The words churned through his mind. Although the Great Poison divested the Mortal Realm near one thousand years ago, many in the Ten Kingdoms recognize it as the birth of their way of life. King Stewart grew up with the teachings of the Ten from his father and also the stories of the Ten Kingdoms. They had thrived for over nine hundred years, growing strong after the Great Poison. In what is now First Kingdom, ten great men—the only men retaining the power to give life—set out across the land to spread their seed and rebuild. One to the peaks, one to the wetlands, one to the long island in the north, one to guard the last gate of the Veil, one to the broken arm in the south, one to the island in the bay and one to keep watch. Another was sent to the desert before the foothills of the Land of the Old Ways to guard the gap and form Last Kingdom. And one remained in First Kingdom, eventually raised to High-King to rule over the others.
At this time (the Lost Age), many forgot o
r rejected the gods that lived among them during the Gods’ Age, before the Great Poison. That was until High-King Maran of First Kingdom saw ten black spots on his fingers and ten on his toes: a sign from the gods. They came to him, telling him to pass on the ways. There were tens of thousands of lower-gods but the Ten High-Gods (depicted on the standing stones along the former line of the Veil) spoke through him…the Prophet Maran.

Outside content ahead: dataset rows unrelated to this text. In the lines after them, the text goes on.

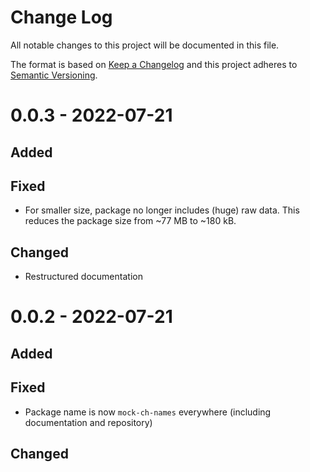 # Change Log

All notable changes to this project will be documented in this file.

The format is based on [Keep a Changelog](https://keepachangelog.com/) and this
project adheres to [Semantic Versioning](https://semver.org/).

# 0.0.3 - 2022-07-21

## Added

## Fixed

- For smaller size, package no longer includes (huge) raw data. This reduces the
  package size from ~77 MB to ~180 kB.

## Changed

- Restructured documentation

# 0.0.2 - 2022-07-21

## Added

## Fixed

- Package name is now `mock-ch-names` everywhere (including documentation and
  repository)

## Changed
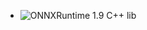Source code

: * ![ONNXRuntime 1.9 C++ lib](https://drive.google.com/file/d/1_7H9WgxyGwdjETH8co49QxKVrU4GJKue/view?usp=sharing)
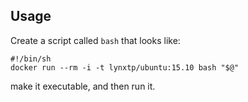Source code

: ## Usage

Create a script called `bash` that looks like:

    #!/bin/sh
    docker run --rm -i -t lynxtp/ubuntu:15.10 bash "$@"

make it executable, and then run it.

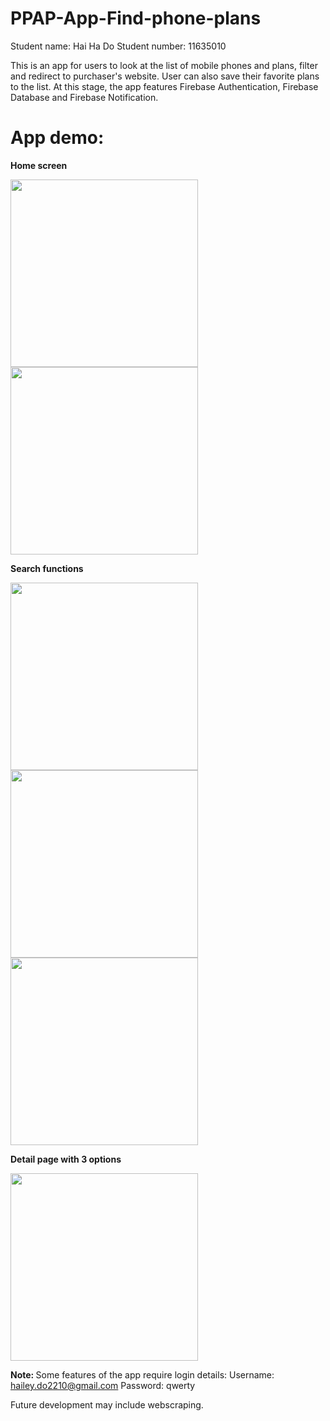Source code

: # PPAP-App-Find-phone-plans
Student name: Hai Ha Do
Student number: 11635010

This is an app for users to look at the list of mobile phones and plans, filter and redirect to purchaser's website. User can also save their favorite plans to the list. At this stage, the app features Firebase Authentication, Firebase Database and Firebase Notification.

# App demo:

<b> Home screen </b>
<p align="left">
  <img src="https://user-images.githubusercontent.com/30451466/31174927-181aa5fa-a959-11e7-945f-77249d4042bb.png" width="300"/>
  <img src="https://user-images.githubusercontent.com/30451466/31174948-2854f45c-a959-11e7-89c3-4a9a2f16a661.png" width="300"/>
</p>

<b> Search functions </b>
<p align="left">
  <img src="https://user-images.githubusercontent.com/30451466/31174949-285acc38-a959-11e7-9f6d-ddc4ef600212.png" width="300"/>
  <img src="https://user-images.githubusercontent.com/30451466/31174950-28660dfa-a959-11e7-849f-385e67d8ab0e.png" width="300"/>
  <img src="https://user-images.githubusercontent.com/30451466/31174951-28698f66-a959-11e7-99f2-b3da5887b759.png" width="300"/>
</p>

<b> Detail page with 3 options </b>
<p align="left">
  <img src="https://user-images.githubusercontent.com/30451466/31174947-284f6e7e-a959-11e7-8e63-97769fe58d55.png" width="300"/>
</p>



<b> Note: </b>
Some features of the app require login details:
Username: hailey.do2210@gmail.com
Password: qwerty

Future development may include webscraping.


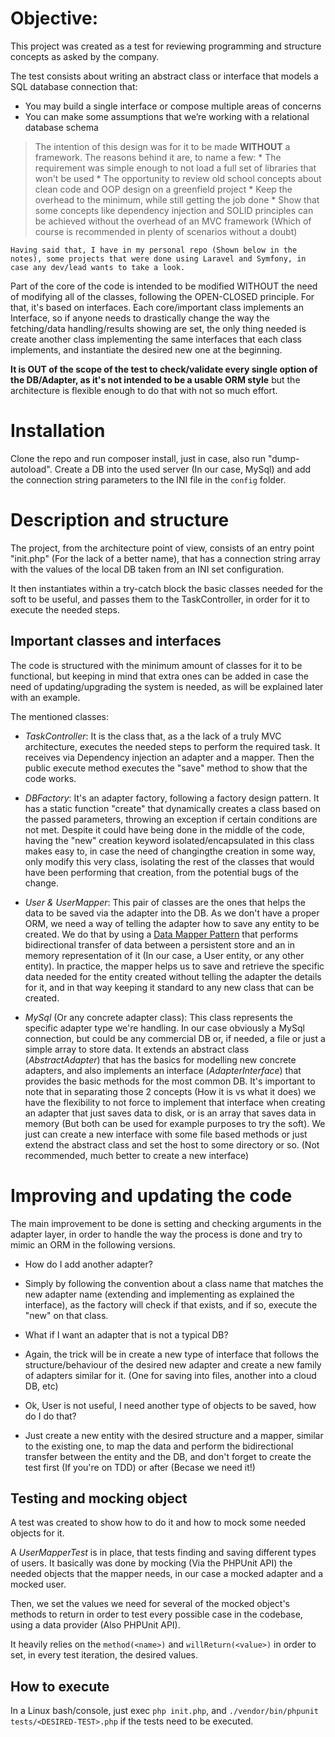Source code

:# Objective:
This project was created as a test for reviewing programming and structure concepts as asked by the company.

The test consists about writing an abstract class or interface that models a SQL database connection that:
-   You may build a single interface or compose multiple areas of concerns
-   You can make some assumptions that we’re working with a relational database schema

> The intention of this design was for it to be made **WITHOUT** a framework. The reasons behind it are, to name a few:
    * The requirement was simple enough to not load a full set of libraries that won't be used
    * The opportunity to review old school concepts about clean code and OOP design on a greenfield project
    * Keep the overhead to the minimum, while still getting the job done
    * Show that some concepts like dependency injection and SOLID principles can be achieved without the overhead of an MVC framework (Which of course is recommended in plenty of scenarios without a doubt)
    
    Having said that, I have in my personal repo (Shown below in the notes), some projects that were done using Laravel and Symfony, in case any dev/lead wants to take a look.

Part of the core of the code is intended to be modified WITHOUT the need of modifying all of the classes, following the OPEN-CLOSED principle. For that, it's based on interfaces. Each core/important class implements an Interface, so if anyone needs to drastically change the way the fetching/data handling/results showing are set, the only thing needed is create another class implementing the same interfaces that each class implements, and instantiate the desired new one at the beginning.

**It is OUT of the scope of the test to check/validate every single option of the DB/Adapter, as it's not intended to be a usable ORM style** but the architecture is flexible enough to do that with not so much effort.

# Installation
Clone the repo and run composer install, just in case, also run "dump-autoload".
Create a DB into the used server (In our case, MySql) and add the connection string parameters to the INI file in the `config` folder.

# Description and structure

The project, from the architecture point of view, consists of an entry point "init.php" (For the lack of a better name), that has a  connection string array with the values of the local DB taken from an INI set configuration.

It then instantiates within a try-catch block the basic classes needed for the soft to be useful, and passes them to the TaskController, in order for it to execute the needed steps.

## Important classes and interfaces

The code is structured with the minimum amount of classes for it to be functional, but keeping in mind that extra ones can be added in case the need of updating/upgrading the system is needed, as will be explained later with an example.

The mentioned classes:

* *TaskController*: It is the class that, as a the lack of a truly MVC architecture, executes the needed steps to perform the required task. It receives via Dependency injection an adapter and a mapper. Then the public execute method executes the "save" method to show that the code works.

* *DBFactory*: It's an adapter factory, following a factory design pattern. It has a static function "create" that dynamically creates a class based on the passed parameters, throwing an exception if certain conditions are not met. Despite it could have being done in the middle of the code, having the "new" creation keyword isolated/encapsulated in this class makes easy to, in case the need of changingthe creation in some way, only modify this very class, isolating the rest of the classes that would have been performing that creation, from the potential bugs of the change.

* *User & UserMapper*: This pair of classes are the ones that helps the data to be saved via the adapter into the DB. As we don't have a proper ORM, we need a way of telling the adapter how to save any entity to be created. We do that by using a [Data Mapper Pattern](https://en.wikipedia.org/wiki/Data_mapper_pattern) that performs bidirectional transfer of data between a persistent store and an in memory representation of it (In our case, a User entity, or any other entity). In practice, the mapper helps us to save and retrieve the specific data needed for the entity created without telling the adapter the details for it, and in that way keeping it standard to any new class that can be created.

* *MySql* (Or any concrete adapter class): This class represents the specific adapter type we're handling. In our case obviously a MySql connection, but could be any commercial DB or, if needed, a file or just a simple array to store data. It extends an abstract class (*AbstractAdapter*) that has the basics for modelling new concrete adapters, and also implements an interface (*AdapterInterface*) that provides the basic methods for the most common DB. It's important to note that in separating those 2 concepts (How it is vs what it does) we have the flexibility to not force to implement that interface when creating an adapter that just saves data to disk, or is an array that saves data in memory (But both can be used for example purposes to try the soft). We just can create a new interface with some file based methods or just extend the abstract class and set the host to some directory or so. (Not recommended, much better to create a new interface)


# Improving and updating the code

The main improvement to be done is setting and checking arguments in the adapter layer, in order to handle the way the process is done and try to mimic an ORM in the following versions.

* How do I add another adapter? 
 - Simply by following the convention about a class name that matches the new adapter name (extending and implementing as explained the interface), as the factory will check if that exists, and if so, execute the "new" on that class.

* What if I want an adapter that is not a typical DB?
 - Again, the trick will be in create a new type of interface that follows the structure/behaviour of the desired new adapter and create a new family of adapters similar for it. (One for saving into files, another into a cloud DB, etc)

* Ok, User is not useful, I need another type of objects to be saved, how do I do that?
 - Just create a new entity with the desired structure and a mapper, similar to the existing one, to map the data and perform the bidirectional transfer between the entity and the DB, and don't forget to create the test first (If you're on TDD) or after (Becase we need it!)

## Testing and mocking object

A test was created to show how to do it and how to mock some needed objects for it. 

A *UserMapperTest* is in place, that tests finding and saving different types of users. It basically was done by mocking (Via the PHPUnit API) the needed objects that the mapper needs, in our case a mocked adapter and a mocked user. 

Then, we set the values we need for several of the mocked object's methods to return in order to test every possible case in the codebase, using a data provider (Also PHPUnit API).

It heavily relies on the `method(<name>)` and `willReturn(<value>)` in order to set, in every test iteration, the desired values.

## How to execute

In a Linux bash/console, just exec `php init.php`, and `./vendor/bin/phpunit tests/<DESIRED-TEST>.php` if the tests need to be executed.
    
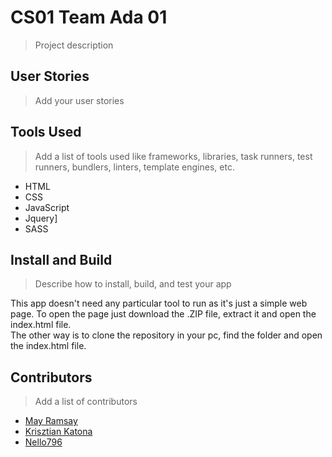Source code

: # CS01 Team Ada 01

> Project description

## User Stories

> Add your user stories

## Tools Used

> Add a list of tools used like frameworks, libraries, task runners, test runners, bundlers, linters, template engines, etc.

- HTML
- CSS
- JavaScript
- Jquery]
- SASS

## Install and Build

> Describe how to install, build, and test your app

  This app doesn't need any particular tool to run as it's just a simple web page.
  To open the page just download the .ZIP file, extract it and open the index.html file.  
  The other way is to clone the repository in your pc, find the folder and open the index.html file.

## Contributors

> Add a list of contributors

- [May Ramsay](https://github.com/mayramsay)
- [Krisztian Katona](https://github.com/KatonaCsaba)
- [Nello796](https://github.com/Nello796)


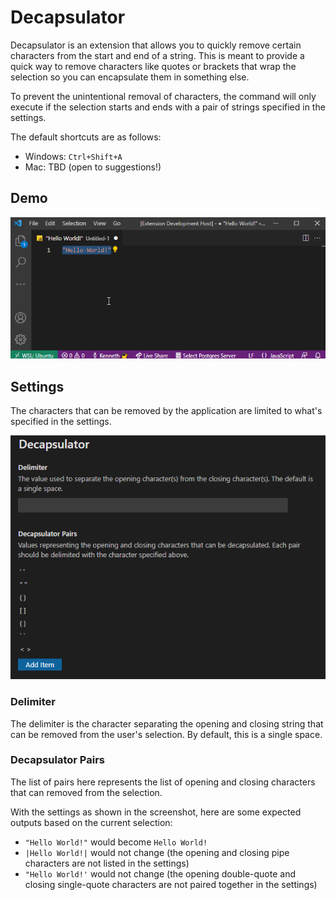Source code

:# Decapsulator

Decapsulator is an extension that allows you to quickly remove certain characters from the start and end of a string. This is meant to provide a quick way to remove characters like quotes or brackets that wrap the selection so you can encapsulate them in something else.

To prevent the unintentional removal of characters, the command will only execute if the selection starts and ends with a pair of strings specified in the settings.

The default shortcuts are as follows:

- Windows: `Ctrl+Shift+A`
- Mac: TBD (open to suggestions!)

## Demo

![Demo of Decapsulator](./decapsulator-demo.gif)

## Settings

The characters that can be removed by the application are limited to what's specified in the settings.

![Demo of Decapsulator](./decapsulator-settings.png)

### Delimiter

The delimiter is the character separating the opening and closing string that can be removed from the user's selection. By default, this is a single space.

### Decapsulator Pairs

The list of pairs here represents the list of opening and closing characters that can removed from the selection.

With the settings as shown in the screenshot, here are some expected outputs based on the current selection:

- `"Hello World!"` would become `Hello World!`
- `|Hello World!|` would not change (the opening and closing pipe characters are not listed in the settings)
- `"Hello World!'` would not change (the opening double-quote and closing single-quote characters are not paired together in the settings)
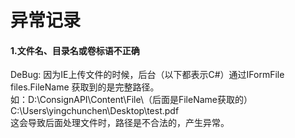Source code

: # 异常记录
#### 1.文件名、目录名或卷标语不正确
DeBug: 因为IE上传文件的时候，后台（以下都表示C#）通过IFormFile files.FileName 获取到的是完整路径。<br />
如：D:\ConsignAPI\Content\File\（后面是FileName获取的）C:\Users\yingchunchen\Desktop\test.pdf <br />
这会导致后面处理文件时，路径是不合法的，产生异常。
     
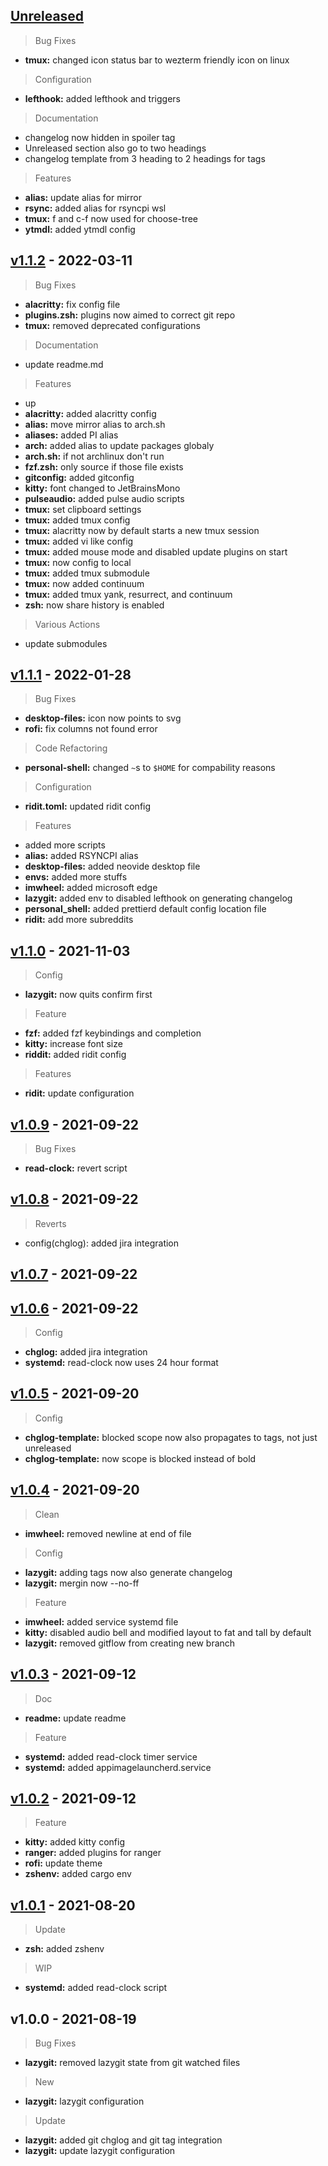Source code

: <a name="unreleased"></a>
## [Unreleased]

> Bug Fixes
- **tmux:** changed icon status bar to wezterm friendly icon on linux

> Configuration
- **lefthook:** added lefthook and triggers

> Documentation
- changelog now hidden in spoiler tag
- Unreleased section also go to two headings
- changelog template from 3 heading to 2 headings for tags

> Features
- **alias:** update alias for mirror
- **rsync:** added alias for rsyncpi wsl
- **tmux:** f and c-f now used for choose-tree
- **ytmdl:** added ytmdl config


<a name="v1.1.2"></a>
## [v1.1.2] - 2022-03-11

> Bug Fixes
- **alacritty:** fix config file
- **plugins.zsh:** plugins now aimed to correct git repo
- **tmux:** removed deprecated configurations

> Documentation
- update readme.md

> Features
- up
- **alacritty:** added alacritty config
- **alias:** move mirror alias to arch.sh
- **aliases:** added PI alias
- **arch:** added alias to update packages globaly
- **arch.sh:** if not archlinux don't run
- **fzf.zsh:** only source if those file exists
- **gitconfig:** added gitconfig
- **kitty:** font changed to JetBrainsMono
- **pulseaudio:** added pulse audio scripts
- **tmux:** set clipboard settings
- **tmux:** added tmux config
- **tmux:** alacritty now by default starts a new tmux session
- **tmux:** added vi like config
- **tmux:** added mouse mode and disabled update plugins on start
- **tmux:** now config to local
- **tmux:** added tmux submodule
- **tmux:** now added continuum
- **tmux:** added tmux yank, resurrect, and continuum
- **zsh:** now share history is enabled

> Various Actions
- update submodules


<a name="v1.1.1"></a>
## [v1.1.1] - 2022-01-28

> Bug Fixes
- **desktop-files:** icon now points to svg
- **rofi:** fix columns not found error

> Code Refactoring
- **personal-shell:** changed `~`s to `$HOME` for compability reasons

> Configuration
- **ridit.toml:** updated ridit config

> Features
- added more scripts
- **alias:** added RSYNCPI alias
- **desktop-files:** added neovide desktop file
- **envs:** added more stuffs
- **imwheel:** added microsoft edge
- **lazygit:** added env to disabled lefthook on generating changelog
- **personal_shell:** added prettierd default config location file
- **ridit:** add more subreddits


<a name="v1.1.0"></a>
## [v1.1.0] - 2021-11-03

> Config
- **lazygit:** now quits confirm first

> Feature
- **fzf:** added fzf keybindings and completion
- **kitty:** increase font size
- **riddit:** added ridit config

> Features
- **ridit:** update configuration


<a name="v1.0.9"></a>
## [v1.0.9] - 2021-09-22

> Bug Fixes
- **read-clock:** revert script


<a name="v1.0.8"></a>
## [v1.0.8] - 2021-09-22

> Reverts
- config(chglog): added jira integration


<a name="v1.0.7"></a>
## [v1.0.7] - 2021-09-22


<a name="v1.0.6"></a>
## [v1.0.6] - 2021-09-22

> Config
- **chglog:** added jira integration
- **systemd:** read-clock now uses 24 hour format


<a name="v1.0.5"></a>
## [v1.0.5] - 2021-09-20

> Config
- **chglog-template:** blocked scope now also propagates to tags, not just unreleased
- **chglog-template:** now scope is blocked instead of bold


<a name="v1.0.4"></a>
## [v1.0.4] - 2021-09-20

> Clean
- **imwheel:** removed newline at end of file

> Config
- **lazygit:** adding tags now also generate changelog
- **lazygit:** mergin now --no-ff

> Feature
- **imwheel:** added service systemd file
- **kitty:** disabled audio bell and modified layout to fat and tall by default
- **lazygit:** removed gitflow from creating new branch


<a name="v1.0.3"></a>
## [v1.0.3] - 2021-09-12

> Doc
- **readme:** update readme

> Feature
- **systemd:** added read-clock timer service
- **systemd:** added appimagelauncherd.service


<a name="v1.0.2"></a>
## [v1.0.2] - 2021-09-12

> Feature
- **kitty:** added kitty config
- **ranger:** added plugins for ranger
- **rofi:** update theme
- **zshenv:** added cargo env


<a name="v1.0.1"></a>
## [v1.0.1] - 2021-08-20

> Update
- **zsh:** added zshenv

> WIP
- **systemd:** added read-clock script


<a name="v1.0.0"></a>
## v1.0.0 - 2021-08-19

> Bug Fixes
- **lazygit:** removed lazygit state from git watched files

> New
- **lazygit:** lazygit configuration

> Update
- **lazygit:** added git chglog and git tag integration
- **lazygit:** update lazygit configuration


[Unreleased]: https://github.com/tigorlazuardi/dotfiles/compare/v1.1.2...HEAD
[v1.1.2]: https://github.com/tigorlazuardi/dotfiles/compare/v1.1.1...v1.1.2
[v1.1.1]: https://github.com/tigorlazuardi/dotfiles/compare/v1.1.0...v1.1.1
[v1.1.0]: https://github.com/tigorlazuardi/dotfiles/compare/v1.0.9...v1.1.0
[v1.0.9]: https://github.com/tigorlazuardi/dotfiles/compare/v1.0.8...v1.0.9
[v1.0.8]: https://github.com/tigorlazuardi/dotfiles/compare/v1.0.7...v1.0.8
[v1.0.7]: https://github.com/tigorlazuardi/dotfiles/compare/v1.0.6...v1.0.7
[v1.0.6]: https://github.com/tigorlazuardi/dotfiles/compare/v1.0.5...v1.0.6
[v1.0.5]: https://github.com/tigorlazuardi/dotfiles/compare/v1.0.4...v1.0.5
[v1.0.4]: https://github.com/tigorlazuardi/dotfiles/compare/v1.0.3...v1.0.4
[v1.0.3]: https://github.com/tigorlazuardi/dotfiles/compare/v1.0.2...v1.0.3
[v1.0.2]: https://github.com/tigorlazuardi/dotfiles/compare/v1.0.1...v1.0.2
[v1.0.1]: https://github.com/tigorlazuardi/dotfiles/compare/v1.0.0...v1.0.1

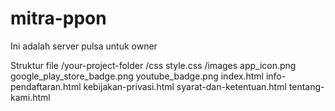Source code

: # mitra-ppon
Ini adalah server pulsa untuk owner



Struktur file
/your-project-folder
    /css
        style.css
    /images
        app_icon.png
        google_play_store_badge.png
        youtube_badge.png
    index.html
    info-pendaftaran.html
    kebijakan-privasi.html
    syarat-dan-ketentuan.html
    tentang-kami.html
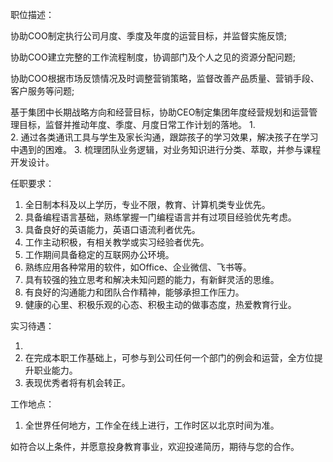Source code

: 职位描述：


协助COO制定执行公司月度、季度及年度的运营目标，并监督实施反馈;

协助COO建立完整的工作流程制度，协调部门及个人之见的资源分配问题;

协助COO根据市场反馈情况及时调整营销策略，监督改善产品质量、营销手段、客户服务等问题;

基于集团中长期战略方向和经营目标，协助CEO制定集团年度经营规划和运营管理目标，监督并推动年度、季度、月度日常工作计划的落地。
1.  
2.  通过各类通讯工具与学生及家长沟通，跟踪孩子的学习效果，解决孩子在学习中遇到的困难。
3.  梳理团队业务逻辑，对业务知识进行分类、萃取，并参与课程开发设计。


任职要求：

1.  全日制本科及以上学历，专业不限，教育、计算机类专业优先。
2.  具备编程语言基础，熟练掌握一门编程语言并有过项目经验优先考虑。
3.  具备良好的英语能力，英语口语流利者优先。
4.  工作主动积极，有相关教学或实习经验者优先。
5.  工作期间具备稳定的互联网办公环境。
6.  熟练应用各种常用的软件，如Office、企业微信、飞书等。
7.  具有较强的独立思考和解决未知问题的能力，有新鲜灵活的思维。
8.  有良好的沟通能力和团队合作精神，能够承担工作压力。
9.  健康的心里、积极乐观的心态、积极主动的做事态度，热爱教育行业。


实习待遇：

1.  
2.  在完成本职工作基础上，可参与到公司任何一个部门的例会和运营，全方位提升职业能力。
3.  表现优秀者将有机会转正。

工作地点：

1. 全世界任何地方，工作全在线上进行，工作时区以北京时间为准。

如符合以上条件，并愿意投身教育事业，欢迎投递简历，期待与您的合作。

As a child, Stewart learned of the Ten High-Gods that His Highness Maran first spoke of, nearly one millennia ago. The Ten created and continued to sustain everything: land, sea, sky, air, beast, fish, bird, crawling creature, the lower-gods (who they created in their own image) and every mortal living, dead or yet to be. Ideas, wisdom, health, comfort, happiness, thunder, rain, battle, war, peace, lust, love, loyalty and honor—all influenced and guided by the Ten. Thousands of lower-gods were granted powers in minor roles by the Ten but few mortals worshiped them. Instead, sprites (as the lower-gods are often referred to) received passing mention, but rarely did a mortal bend their knee or sacrifice to them.
High-King Maran summoned the other nine kings to the Beast’s Eye, an island in the middle of a lake, in the heart of First Kingdom. He talked of the Ten High-Gods. He spoke that each king will choose a queen to act as council. Even after that king’s reign comes to an end, the queen he chooses continues to serve the next king. Only when she steps down, or in the event of her death, would a king select a new queen. Each king will join with a wife of pure blue-sight that he will maintain the line of kings with. And he will have a horde of women to grow his kingdom.
The Beast’s Eye (where the kings were first summoned), was where the Ten Kingdoms’ laws were made and where their taxes were counted and divided. It was also where the First, Peak and Gate Kingdoms were favored, while the other seven kingdoms were practically forgotten about. They called it the High Council of the Ten Kingdoms. To Stewart, it was more like a secret gathering of arse lickers for the three dominant kingdoms surrounding it. Those nameless arse-licking avatars, chosen by the High-King of First Kingdom himself—supposedly through the will of the gods—had the true power in the Ten Kingdoms. That is the reason it was the first place the magisters of the Still Cities tried to warn of this danger they had discovered. But as usual the numskulls of the First, Peak and Gate would rather attack somebody who aims to help them, rather than listen!